Power generated will be supplied to all city facilities and residents under the Cincinnati Electric Aggregation Program.
The Highland County, Ohio located project will be developed in two phases, 35 MW will come online first in December 2020, and a year later, in December 2021, the remaining 65 MW is expected to be grid connected.

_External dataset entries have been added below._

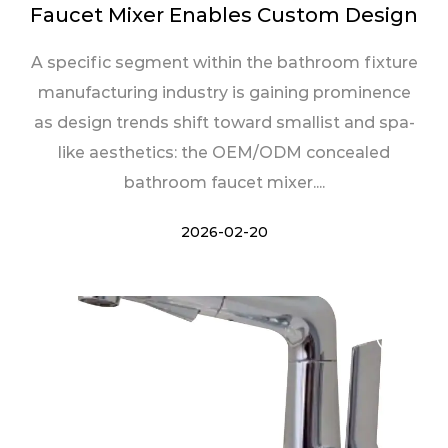
Faucet Mixer Enables Custom Design
A specific segment within the bathroom fixture
manufacturing industry is gaining prominence
as design trends shift toward smallist and spa-
like aesthetics: the OEM/ODM concealed
bathroom faucet mixer....
2026-02-20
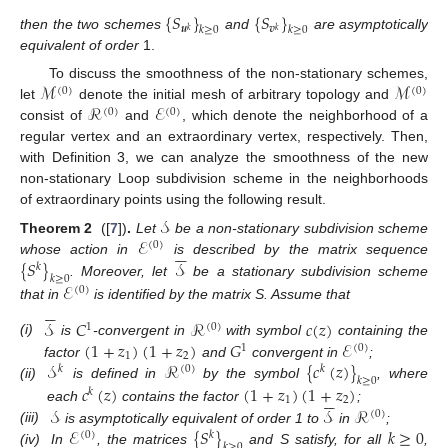
{
𝑆
}
{
𝑆
}
𝒖
𝒗
𝑘
≥
0
𝑘
≥
0
𝑘
𝑘
then the two schemes
and
are asymptotically
equivalent of order
1.
ℳ
ℳ
To discuss the smoothness of the non-stationary schemes,
(
0
)
(
0
)
ℛ
ℰ
let
denote the initial mesh of arbitrary topology and
(
0
)
(
0
)
consist of
and
, which denote the neighborhood of a
regular vertex and an extraordinary vertex, respectively. Then,
with Definition 3, we can analyze the smoothness of the new
non-stationary Loop subdivision scheme in the neighborhoods
of extraordinary points using the following result.
𝒮
ℰ
Theorem 2
([
7
])
.
Let
be a non-stationary subdivision scheme
(
0
)






{
𝑆
}
𝒮
whose action in
is described by the matrix sequence
𝑘
𝑘
≥
0
. Moreover, let
be a stationary subdivision scheme
ℰ
(
0
)






that in
is identified by the matrix S. Assume that
𝒮
𝐶
ℛ
𝑐
(
𝑧
)
1
(
0
)
(
1
+
𝑧
)
(
1
+
𝑧
)
𝐺
ℰ
(i)
is
-convergent in
with symbol
containing the
1
(
0
)
1
2
𝒮
ℛ
{
𝑐
(
𝑧
)
}
factor
and
convergent in
;
𝑘
(
0
)
𝑘
𝑘
≥
0
(ii)
is defined in
by the symbol
, where
𝑐
(
𝑧
)
(
1
+
𝑧
)
(
1
+
𝑧
)
𝑘






1
2
𝒮
𝒮
ℛ
each
contains the factor
;
(
0
)
ℰ
{
𝑆
}
𝑘
≥
0
(iii)
is asymptotically equivalent of order 1 to
in
;
(
0
)
𝑘
𝑘
≥
0
(iv)
In
, the matrices
and S satisfy, for all
,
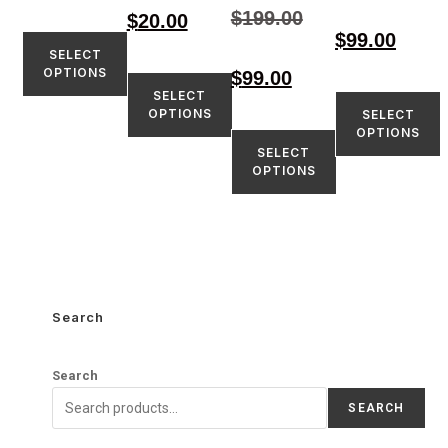
5.00
$
199.00
$
20.00
out of 5
$
99.00
SELECT
OPTIONS
$
99.00
SELECT
OPTIONS
SELECT
OPTIONS
SELECT
OPTIONS
Search
Search
SEARCH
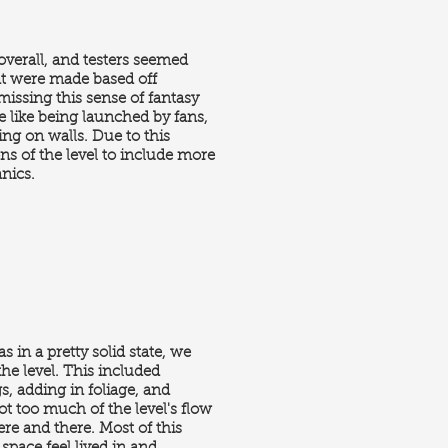
 overall, and testers seemed
at were made based off
missing this sense of fantasy
e like being launched by fans,
ng on walls. Due to this
ons of the level to include more
anics.
s in a pretty solid state, we
he level. This included
, adding in foliage, and
ot too much of the level's flow
re and there. Most of this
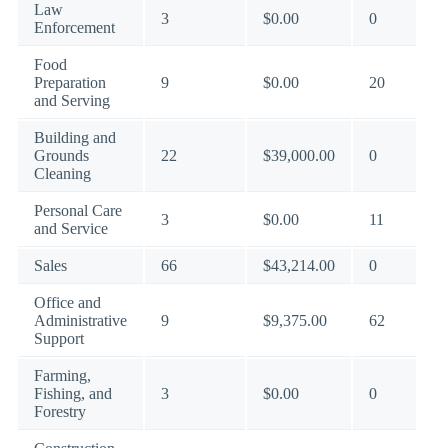
Law
3
$0.00
0
Enforcement
Food
Preparation
9
$0.00
20
and Serving
Building and
Grounds
22
$39,000.00
0
Cleaning
Personal Care
3
$0.00
11
and Service
Sales
66
$43,214.00
0
Office and
Administrative
9
$9,375.00
62
Support
Farming,
Fishing, and
3
$0.00
0
Forestry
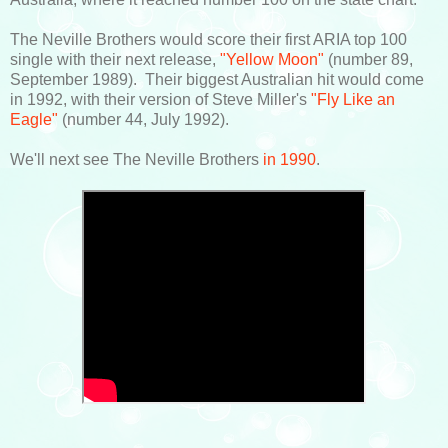
The Neville Brothers would score their first ARIA top 100
single with their next release,
"Yellow Moon"
(number 89,
September 1989). Their biggest Australian hit would come
in 1992, with their version of Steve Miller's
"Fly Like an
Eagle"
(number 44, July 1992).
We'll next see The Neville Brothers
in 1990
.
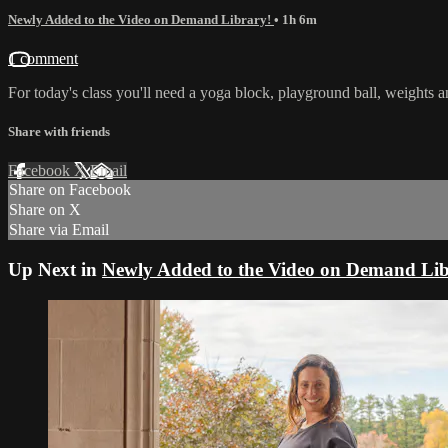
Newly Added to the Video on Demand Library!
• 1h 6m
1 comment
For today's class you'll need a yoga block, playground ball, weights an
Share with friends
Facebook
X
Email
Share on Facebook
Share on X
Share via Email
Up Next in
Newly Added to the Video on Demand Lib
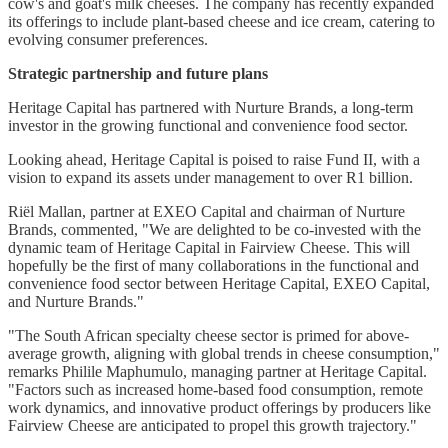
cow's and goat's milk cheeses. The company has recently expanded
its offerings to include plant-based cheese and ice cream, catering to
evolving consumer preferences.
Strategic partnership and future plans
Heritage Capital has partnered with Nurture Brands, a long-term
investor in the growing functional and convenience food sector.
Looking ahead, Heritage Capital is poised to raise Fund II, with a
vision to expand its assets under management to over R1 billion.
Riël Mallan, partner at EXEO Capital and chairman of Nurture
Brands, commented, "We are delighted to be co-invested with the
dynamic team of Heritage Capital in Fairview Cheese. This will
hopefully be the first of many collaborations in the functional and
convenience food sector between Heritage Capital, EXEO Capital,
and Nurture Brands."
"The South African specialty cheese sector is primed for above-
average growth, aligning with global trends in cheese consumption,"
remarks Philile Maphumulo, managing partner at Heritage Capital.
"Factors such as increased home-based food consumption, remote
work dynamics, and innovative product offerings by producers like
Fairview Cheese are anticipated to propel this growth trajectory."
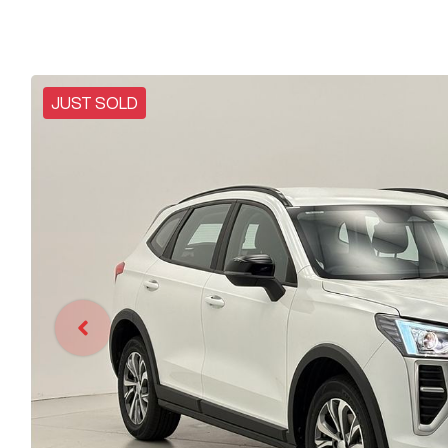
JUST SOLD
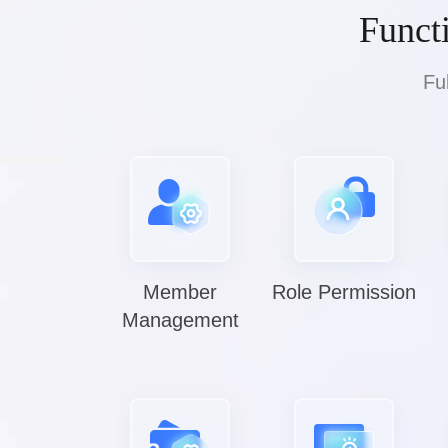
Funct
Fu
Member
Role Permission
Management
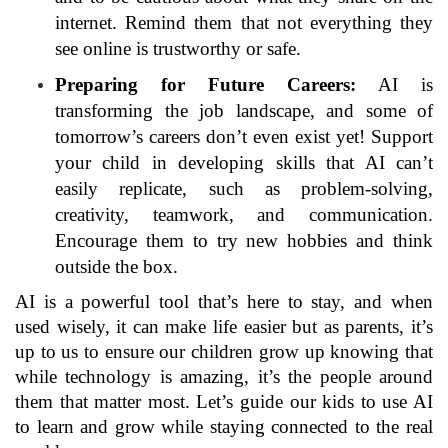
internet. Remind them that not everything they
see online is trustworthy or safe.
Preparing for Future Careers:
AI is
transforming the job landscape, and some of
tomorrow’s careers don’t even exist yet! Support
your child in developing skills that AI can’t
easily replicate, such as problem-solving,
creativity, teamwork, and communication.
Encourage them to try new hobbies and think
outside the box.
AI is a powerful tool that’s here to stay, and when
used wisely, it can make life easier but as parents, it’s
up to us to ensure our children grow up knowing that
while technology is amazing, it’s the people around
them that matter most. Let’s guide our kids to use AI
to learn and grow while staying connected to the real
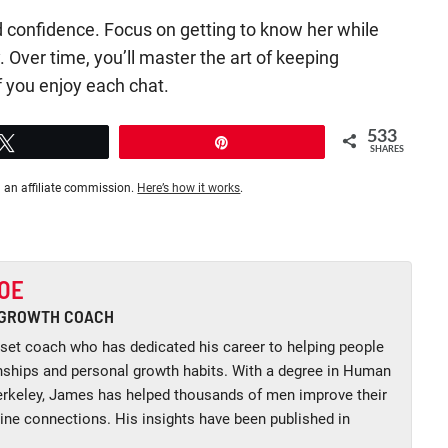
 confidence. Focus on getting to know her while
. Over time, you’ll master the art of keeping
f you enjoy each chat.
533
Tweet
Pin
SHARES
 an affiliate commission.
Here’s how it works
.
OE
 GROWTH COACH
et coach who has dedicated his career to helping people
onships and personal growth habits. With a degree in Human
keley, James has helped thousands of men improve their
uine connections. His insights have been published in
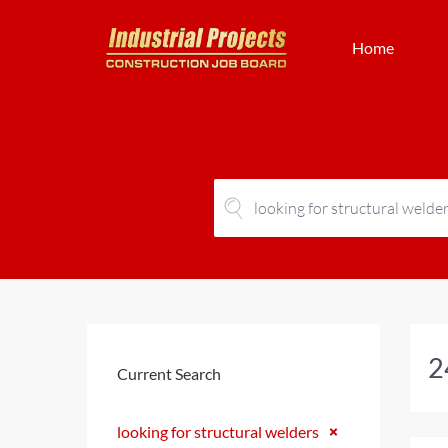
Home
2
Current Search
looking for structural welders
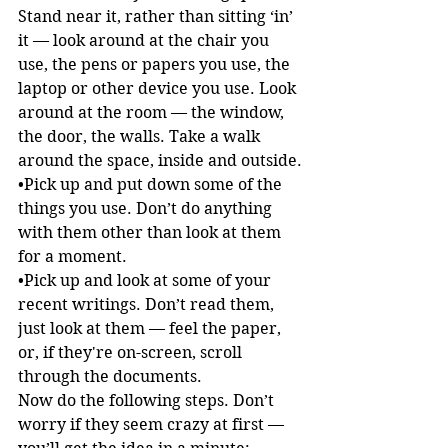
Stand near it, rather than sitting ‘in’ 
it — look around at the chair you 
use, the pens or papers you use, the 
laptop or other device you use. Look 
around at the room — the window, 
the door, the walls. Take a walk 
around the space, inside and outside.
•Pick up and put down some of the 
things you use. Don’t do anything 
with them other than look at them 
for a moment.
•Pick up and look at some of your 
recent writings. Don’t read them, 
just look at them — feel the paper, 
or, if they're on-screen, scroll 
through the documents.
Now do the following steps. Don’t 
worry if they seem crazy at first — 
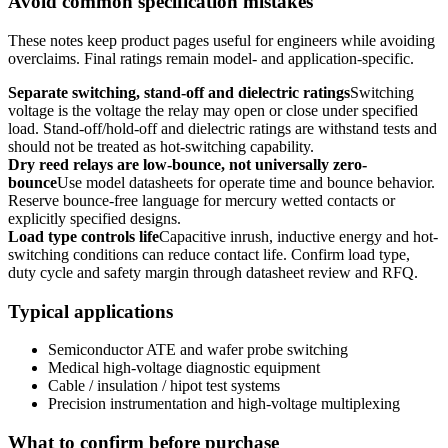
Avoid common specification mistakes
These notes keep product pages useful for engineers while avoiding
overclaims. Final ratings remain model- and application-specific.
Separate switching, stand-off and dielectric ratings
Switching
voltage is the voltage the relay may open or close under specified
load. Stand-off/hold-off and dielectric ratings are withstand tests and
should not be treated as hot-switching capability.
Dry reed relays are low-bounce, not universally zero-
bounce
Use model datasheets for operate time and bounce behavior.
Reserve bounce-free language for mercury wetted contacts or
explicitly specified designs.
Load type controls life
Capacitive inrush, inductive energy and hot-
switching conditions can reduce contact life. Confirm load type,
duty cycle and safety margin through datasheet review and RFQ.
Typical applications
Semiconductor ATE and wafer probe switching
Medical high-voltage diagnostic equipment
Cable / insulation / hipot test systems
Precision instrumentation and high-voltage multiplexing
What to confirm before purchase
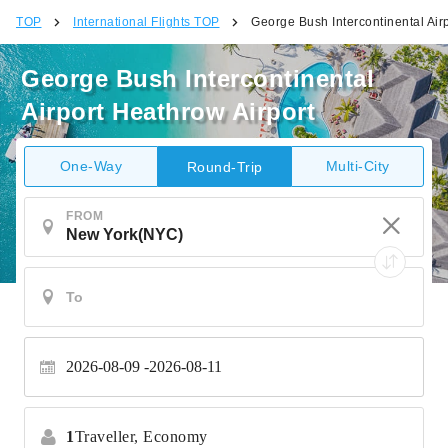
TOP
International Flights TOP
George Bush Intercontinental Air
George Bush Intercontinental
Airport Heathrow Airport
One-Way
Multi-City
Round-Trip
FROM
2026-08-09
2026-08-11
1
Traveller,
Economy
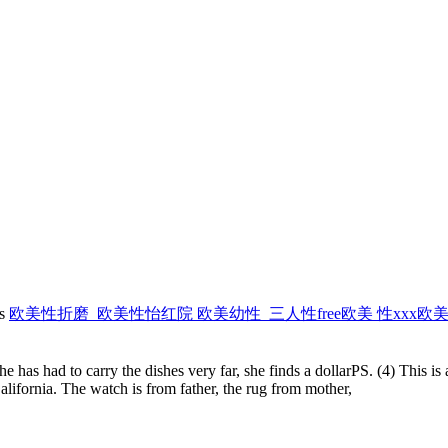
es
欧美性折磨_欧美性怡红院 欧美幼性_三人性free欧美 性xxx
e has had to carry the dishes very far, she finds a dollarPS. (4) This i
lifornia. The watch is from father, the rug from mother,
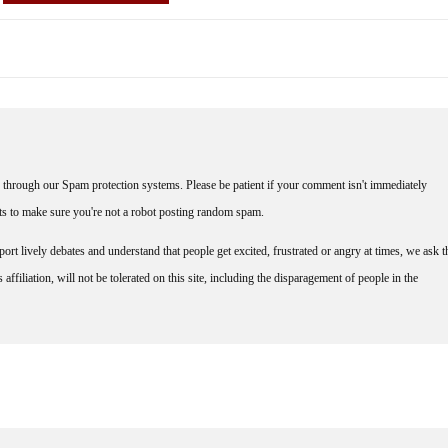
through our Spam protection systems. Please be patient if your comment isn't immediately
nts to make sure you're not a robot posting random spam.
rt lively debates and understand that people get excited, frustrated or angry at times, we ask t
affiliation, will not be tolerated on this site, including the disparagement of people in the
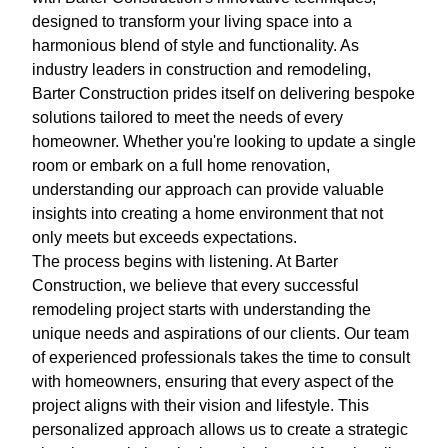
designed to transform your living space into a
harmonious blend of style and functionality. As
industry leaders in construction and remodeling,
Barter Construction prides itself on delivering bespoke
solutions tailored to meet the needs of every
homeowner. Whether you're looking to update a single
room or embark on a full home renovation,
understanding our approach can provide valuable
insights into creating a home environment that not
only meets but exceeds expectations.
The process begins with listening. At Barter
Construction, we believe that every successful
remodeling project starts with understanding the
unique needs and aspirations of our clients. Our team
of experienced professionals takes the time to consult
with homeowners, ensuring that every aspect of the
project aligns with their vision and lifestyle. This
personalized approach allows us to create a strategic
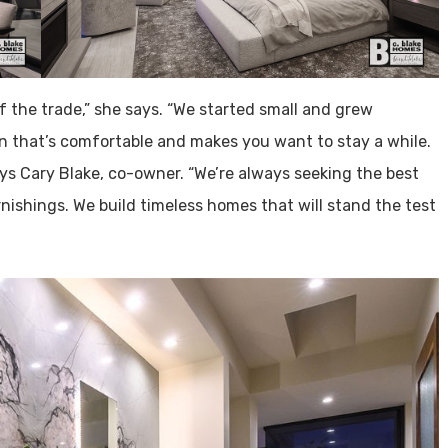
 the trade,” she says. “We started small and grew
ign that’s comfortable and makes you want to stay a while.
ays Cary Blake, co-owner. “We’re always seeking the best
rnishings. We build timeless homes that will stand the test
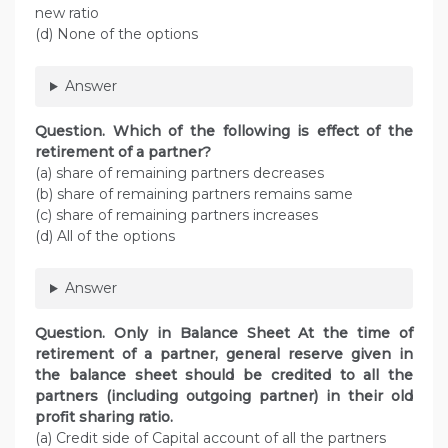
new ratio
(d) None of the options
Answer
Question. Which of the following is effect of the
retirement of a partner?
(a) share of remaining partners decreases
(b) share of remaining partners remains same
(c) share of remaining partners increases
(d) All of the options
Answer
Question. Only in Balance Sheet At the time of
retirement of a partner, general reserve given in
the balance sheet should be credited to all the
partners (including outgoing partner) in their old
profit sharing ratio.
(a) Credit side of Capital account of all the partners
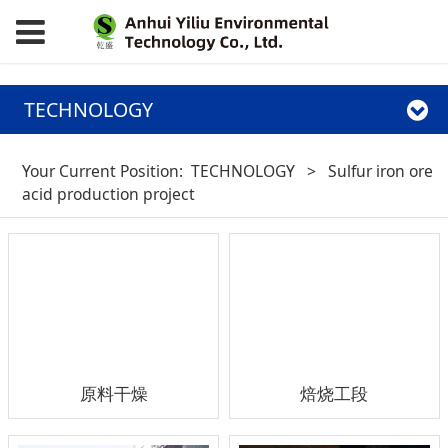
TECHNOLOGY
Your Current Position:
TECHNOLOGY
>
Sulfur iron ore
acid production project
原料干燥
焙烧工段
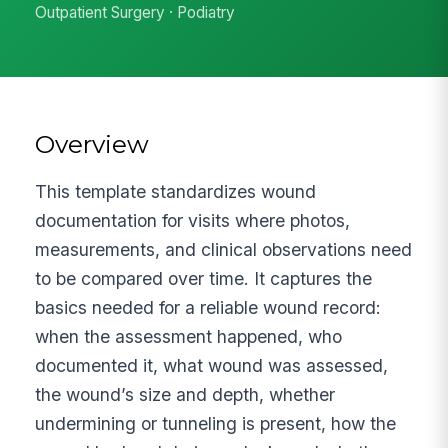
Outpatient Surgery · Podiatry
Overview
This template standardizes wound
documentation for visits where photos,
measurements, and clinical observations need
to be compared over time. It captures the
basics needed for a reliable wound record:
when the assessment happened, who
documented it, what wound was assessed,
the wound’s size and depth, whether
undermining or tunneling is present, how the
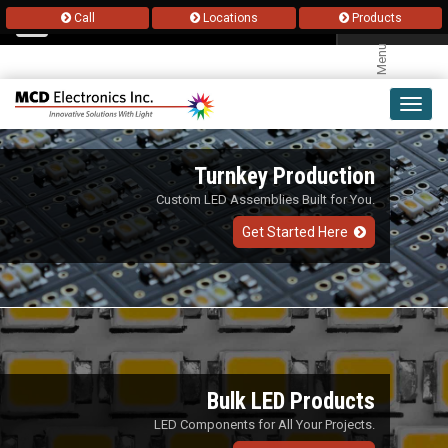
Call
Locations
Products
Menu
Toggl
navig
Turnkey Production
Custom LED Assemblies Built for You.
Get Started Here
Bulk LED Products
LED Components for All Your Projects.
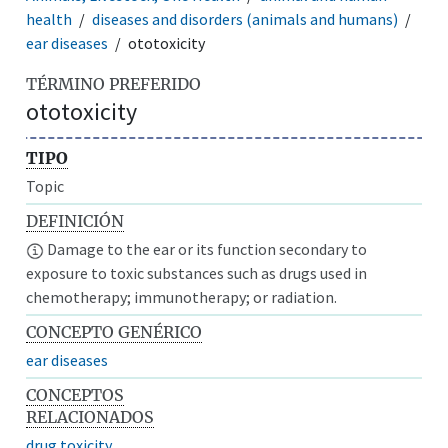
health
diseases and disorders (animals and humans)
ear diseases
ototoxicity
TÉRMINO PREFERIDO
ototoxicity
TIPO
Topic
DEFINICIÓN
Damage to the ear or its function secondary to
exposure to toxic substances such as drugs used in
chemotherapy; immunotherapy; or radiation.
CONCEPTO GENÉRICO
ear diseases
CONCEPTOS
RELACIONADOS
drug toxicity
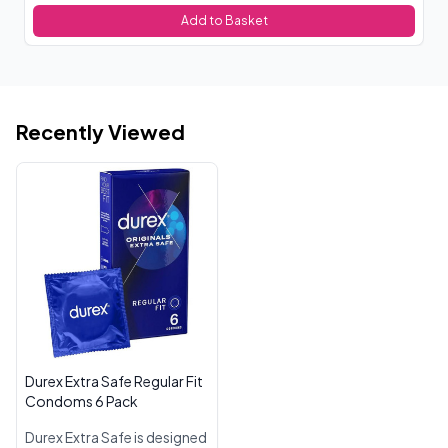
Add to Basket
Recently Viewed
Durex Extra Safe Regular Fit
Condoms 6 Pack
Durex Extra Safe is designed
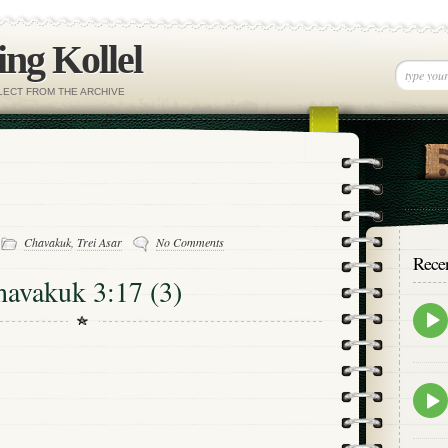
ng Kollel
ELECT FROM THE ARCHIVE
-
Chavakuk
,
Trei Asar
No Comments
Rece
havakuk 3:17 (3)
Epis
play
icon
Epis
play
icon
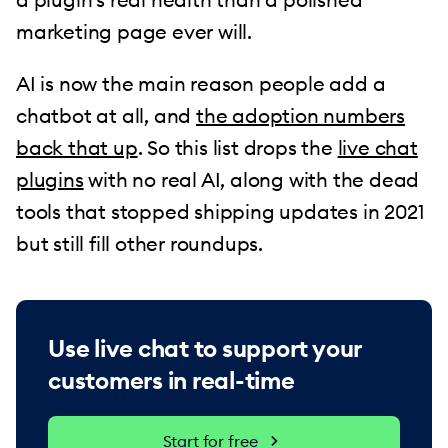
marketing page ever will.
AI is now the main reason people add a
chatbot at all, and
the adoption numbers
back that up
. So this list drops the
live chat
plugins
with no real AI, along with the dead
tools that stopped shipping updates in 2021
but still fill other roundups.
Use live chat to support your
customers in real-time
Start for free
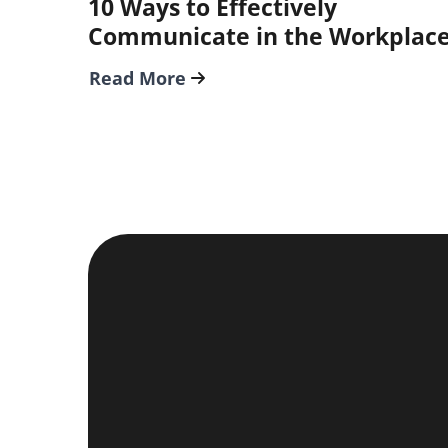
10 Ways to Effectively
Communicate in the Workplac
Read More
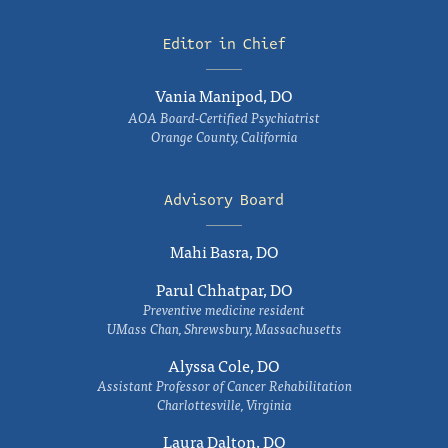
Editor in Chief
Vania Manipod, DO
AOA Board-Certified Psychiatrist
Orange County, California
Advisory Board
Mahi Basra, DO
Parul Chhatpar, DO
Preventive medicine resident
UMass Chan, Shrewsbury, Massachusetts
Alyssa Cole, DO
Assistant Professor of Cancer Rehabilitation
Charlottesville, Virginia
Laura Dalton, DO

Electricity generated will come from over 310,000 solar panels deployed on some 1,000 acres of land covering an area as big as covering 750 football fields.
It is equivalent to keeping 157 million pounds of coal in the ground every year, stated the Mayor’s office.
To construct the project, the Cincinnati state will collaborate with the International Brotherhood of Electrical Workers (IBEW) Local.
“Cincinnati was selected as a winner in the American Cities Climate Challenge because of Mayor Cranley’s commitment to ambitious and impactful climate solutions – solutions which not only reduce carbon emissions, but also protect public health and create jobs,” said Antha Williams, head of environmental programs at Bloomberg Philanthropies. “This offsite renewable deal is the latest example of Cincinnati’s ambition turned into achievement.”
In November 2019, a 223.5 MW solar plant in Florida was backed by 12 municipal utilities that called it the ‘largest municipal-backed solar project in the US’ with plans to expand it to 375 MW by 2023 (see 12 Florida Municipal Utilities For 223.5 MW PV Project).